Frank Rich has written a compelling Op-Ed piece (6.4.10) in The New York Times Don’t Get Mad, Mr. President. Get Even asking if or when the British Petroleum gulf oil spill will finally trigger Mr. Obama’s anger to reach a boiling point. I think for many Americans, especially those living from Texas to Louisiana, Mississippi, Alabama and to Florida, that tipping point passed some days ago.
Doesn’t it bother any one but me that he seems so measured? So level headed… so unflappable even as pelicans and other shore birds die; just as beaches, industries and communities all slathered in oil may not recover for a generation? Doesn’t this disaster rise to the level where some one in government, some one in charge, can appear to be righteously pissed off over the event, the handling, the aftermath and the guile of the company and executives in charge?
And then comes the story from The Washington Post Gitmo Becomes $500 million Camp Costly that the government’s investment in facilities at the prison camp includes features that might be considered by some, especially those suffering from the downturn in the current economy, to be lavish by any standard.

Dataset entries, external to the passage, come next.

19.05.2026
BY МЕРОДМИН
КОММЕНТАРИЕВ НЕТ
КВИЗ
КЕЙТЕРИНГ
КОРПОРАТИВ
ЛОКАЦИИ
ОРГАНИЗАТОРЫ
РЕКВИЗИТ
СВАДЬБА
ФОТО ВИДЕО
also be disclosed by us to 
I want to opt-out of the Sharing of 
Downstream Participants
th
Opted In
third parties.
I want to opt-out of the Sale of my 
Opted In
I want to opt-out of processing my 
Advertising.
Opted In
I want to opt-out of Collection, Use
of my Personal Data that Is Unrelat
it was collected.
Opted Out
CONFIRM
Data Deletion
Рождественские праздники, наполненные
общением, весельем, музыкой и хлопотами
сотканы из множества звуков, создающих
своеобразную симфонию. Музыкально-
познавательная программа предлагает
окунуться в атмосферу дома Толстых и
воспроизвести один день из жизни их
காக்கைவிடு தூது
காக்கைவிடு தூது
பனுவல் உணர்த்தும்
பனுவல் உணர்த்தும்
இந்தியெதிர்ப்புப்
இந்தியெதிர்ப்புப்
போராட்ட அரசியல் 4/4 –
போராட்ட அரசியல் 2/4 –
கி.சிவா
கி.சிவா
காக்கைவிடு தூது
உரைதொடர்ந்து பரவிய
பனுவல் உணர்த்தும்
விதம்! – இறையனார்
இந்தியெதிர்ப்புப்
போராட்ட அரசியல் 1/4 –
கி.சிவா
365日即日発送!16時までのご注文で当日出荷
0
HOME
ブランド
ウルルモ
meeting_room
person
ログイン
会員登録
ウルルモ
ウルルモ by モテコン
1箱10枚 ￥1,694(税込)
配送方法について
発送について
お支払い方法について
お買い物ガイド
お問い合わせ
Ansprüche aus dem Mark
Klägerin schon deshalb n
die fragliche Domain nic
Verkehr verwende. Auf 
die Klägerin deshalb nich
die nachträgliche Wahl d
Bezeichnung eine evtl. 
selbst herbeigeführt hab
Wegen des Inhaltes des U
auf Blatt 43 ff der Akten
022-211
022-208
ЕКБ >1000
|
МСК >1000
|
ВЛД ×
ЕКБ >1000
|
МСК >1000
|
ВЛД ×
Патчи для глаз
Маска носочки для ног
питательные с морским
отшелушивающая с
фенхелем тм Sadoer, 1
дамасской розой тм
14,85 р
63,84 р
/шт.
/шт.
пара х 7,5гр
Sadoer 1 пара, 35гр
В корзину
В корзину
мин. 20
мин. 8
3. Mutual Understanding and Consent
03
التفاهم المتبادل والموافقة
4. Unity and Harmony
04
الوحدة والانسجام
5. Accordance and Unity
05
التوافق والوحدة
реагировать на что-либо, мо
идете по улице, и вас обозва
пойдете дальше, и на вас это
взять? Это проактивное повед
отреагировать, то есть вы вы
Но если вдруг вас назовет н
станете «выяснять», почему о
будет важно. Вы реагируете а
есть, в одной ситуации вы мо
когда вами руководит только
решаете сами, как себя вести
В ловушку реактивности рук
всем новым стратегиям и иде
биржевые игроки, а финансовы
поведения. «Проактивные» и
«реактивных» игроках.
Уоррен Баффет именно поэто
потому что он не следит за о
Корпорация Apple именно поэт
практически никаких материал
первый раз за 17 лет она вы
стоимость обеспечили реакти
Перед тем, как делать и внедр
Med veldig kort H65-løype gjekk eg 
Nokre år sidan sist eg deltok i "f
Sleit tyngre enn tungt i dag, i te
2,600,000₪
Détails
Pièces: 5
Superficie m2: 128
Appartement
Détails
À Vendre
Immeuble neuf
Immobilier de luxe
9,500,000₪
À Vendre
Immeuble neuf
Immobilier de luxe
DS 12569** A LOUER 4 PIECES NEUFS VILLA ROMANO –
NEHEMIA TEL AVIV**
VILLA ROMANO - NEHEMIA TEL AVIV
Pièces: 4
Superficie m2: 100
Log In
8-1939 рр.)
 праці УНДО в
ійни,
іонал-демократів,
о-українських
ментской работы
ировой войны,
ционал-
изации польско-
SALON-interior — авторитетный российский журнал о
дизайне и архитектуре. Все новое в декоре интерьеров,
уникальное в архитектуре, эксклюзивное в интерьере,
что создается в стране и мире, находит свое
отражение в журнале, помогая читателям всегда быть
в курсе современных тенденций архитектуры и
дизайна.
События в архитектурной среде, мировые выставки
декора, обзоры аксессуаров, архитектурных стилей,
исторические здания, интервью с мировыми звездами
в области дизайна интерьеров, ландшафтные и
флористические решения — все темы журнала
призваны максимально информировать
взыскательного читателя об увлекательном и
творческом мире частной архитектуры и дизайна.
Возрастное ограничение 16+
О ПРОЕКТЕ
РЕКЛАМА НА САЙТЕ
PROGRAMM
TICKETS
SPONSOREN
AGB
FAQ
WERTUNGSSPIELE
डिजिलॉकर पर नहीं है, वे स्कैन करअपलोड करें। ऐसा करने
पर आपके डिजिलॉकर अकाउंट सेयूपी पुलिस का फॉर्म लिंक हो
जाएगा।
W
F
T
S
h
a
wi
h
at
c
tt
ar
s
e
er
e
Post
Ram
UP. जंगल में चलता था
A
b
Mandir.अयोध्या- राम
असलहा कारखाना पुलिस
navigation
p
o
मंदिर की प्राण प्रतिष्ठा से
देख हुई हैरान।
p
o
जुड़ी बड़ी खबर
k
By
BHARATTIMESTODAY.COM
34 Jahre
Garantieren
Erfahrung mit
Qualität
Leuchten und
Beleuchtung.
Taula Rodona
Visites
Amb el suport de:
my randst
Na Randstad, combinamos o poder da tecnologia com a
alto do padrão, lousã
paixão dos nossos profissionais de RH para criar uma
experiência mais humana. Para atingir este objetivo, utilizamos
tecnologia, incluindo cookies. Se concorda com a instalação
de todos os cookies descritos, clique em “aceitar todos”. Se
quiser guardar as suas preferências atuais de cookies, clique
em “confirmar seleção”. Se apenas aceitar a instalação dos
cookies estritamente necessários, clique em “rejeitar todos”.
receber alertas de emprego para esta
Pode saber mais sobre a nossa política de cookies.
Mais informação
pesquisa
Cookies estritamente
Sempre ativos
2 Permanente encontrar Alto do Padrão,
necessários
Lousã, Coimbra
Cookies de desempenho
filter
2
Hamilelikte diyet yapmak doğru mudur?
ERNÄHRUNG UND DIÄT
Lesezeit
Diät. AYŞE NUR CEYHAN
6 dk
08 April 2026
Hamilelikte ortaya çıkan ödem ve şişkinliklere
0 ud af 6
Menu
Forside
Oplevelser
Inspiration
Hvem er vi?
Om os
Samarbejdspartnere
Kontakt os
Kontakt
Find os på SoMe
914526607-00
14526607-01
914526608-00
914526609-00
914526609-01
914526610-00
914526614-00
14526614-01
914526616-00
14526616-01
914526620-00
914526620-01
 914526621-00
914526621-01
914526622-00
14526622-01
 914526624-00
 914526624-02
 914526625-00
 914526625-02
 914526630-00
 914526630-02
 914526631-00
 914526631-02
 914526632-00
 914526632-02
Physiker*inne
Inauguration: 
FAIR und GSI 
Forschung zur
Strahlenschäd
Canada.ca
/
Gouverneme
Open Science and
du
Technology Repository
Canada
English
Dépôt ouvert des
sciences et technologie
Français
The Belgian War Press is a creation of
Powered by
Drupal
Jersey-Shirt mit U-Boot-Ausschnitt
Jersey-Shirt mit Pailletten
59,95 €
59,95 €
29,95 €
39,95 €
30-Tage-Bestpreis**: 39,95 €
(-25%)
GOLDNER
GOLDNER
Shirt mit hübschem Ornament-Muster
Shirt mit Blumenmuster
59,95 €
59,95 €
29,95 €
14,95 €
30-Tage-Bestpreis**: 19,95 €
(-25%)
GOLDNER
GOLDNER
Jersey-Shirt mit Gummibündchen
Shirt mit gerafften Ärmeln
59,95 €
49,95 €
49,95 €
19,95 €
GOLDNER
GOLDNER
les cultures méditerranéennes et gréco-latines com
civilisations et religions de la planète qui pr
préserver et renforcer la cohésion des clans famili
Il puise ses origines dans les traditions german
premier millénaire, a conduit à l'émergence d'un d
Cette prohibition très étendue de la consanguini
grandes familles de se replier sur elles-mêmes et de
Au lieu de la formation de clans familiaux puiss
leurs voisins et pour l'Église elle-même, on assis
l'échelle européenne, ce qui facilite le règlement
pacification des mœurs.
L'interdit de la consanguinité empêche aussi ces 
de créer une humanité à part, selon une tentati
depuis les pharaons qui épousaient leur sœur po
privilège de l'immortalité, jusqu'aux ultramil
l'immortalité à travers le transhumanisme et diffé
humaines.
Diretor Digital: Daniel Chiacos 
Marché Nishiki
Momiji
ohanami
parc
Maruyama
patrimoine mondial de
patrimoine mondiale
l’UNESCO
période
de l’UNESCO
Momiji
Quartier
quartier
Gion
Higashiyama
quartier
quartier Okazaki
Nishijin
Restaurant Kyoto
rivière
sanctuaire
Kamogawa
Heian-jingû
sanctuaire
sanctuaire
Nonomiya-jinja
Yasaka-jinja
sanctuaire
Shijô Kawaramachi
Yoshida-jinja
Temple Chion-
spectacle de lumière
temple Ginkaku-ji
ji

Fast-food franchises, an Irish bar, astro turf and playgrounds (mostly unused) litter the base even as its mission is on the decline and the urgency of these constructions seems to be mitigated?
A story in the Seattle Times over the weekend reported fees for the Washington Mutual bank failure have topped $100m and are still climbing. Of course these are fees that to be paid from whatever is salvaged from the assets even as that means an even smaller fiscal pie is left to pay back to investors. What was most alarming was the line that attorneys are charging $925. and hour for their services. That’s a higher rate than most criminal attorney’s charge on capital cases! Doesn’t any one wonder whether this seems exorbitant? Is there a better way, a more affordable way? Should there be?
The lessons learned from the bank failures and the catastrophic consequences of the financial meltdown are still yet to be calculated. But for those responsible, isn’t tar and feathering an option worth reconsideration? Shouldn’t many Americans who are living on savings, borrowed money, who have lost jobs and in many cases are losing hope, what little remains, aren’t they justifiably angry? What’s wrong with showing anger? What’s wrong with being authentically mad? Why is showing anger something that seems to be out of place?
I cannot help but recall the lead character from the movie “Network” who asked his viewers to go to their windows and scream, “I’m mad as hell and I am not going to take it any more.”
On the eve of election night here in California, as well as other states, I do wonder when the electorate will find its way of expressing its simmering anger… not just in a ‘toss the bastards out” kind of knee-jerk response, but when will we demand and get better?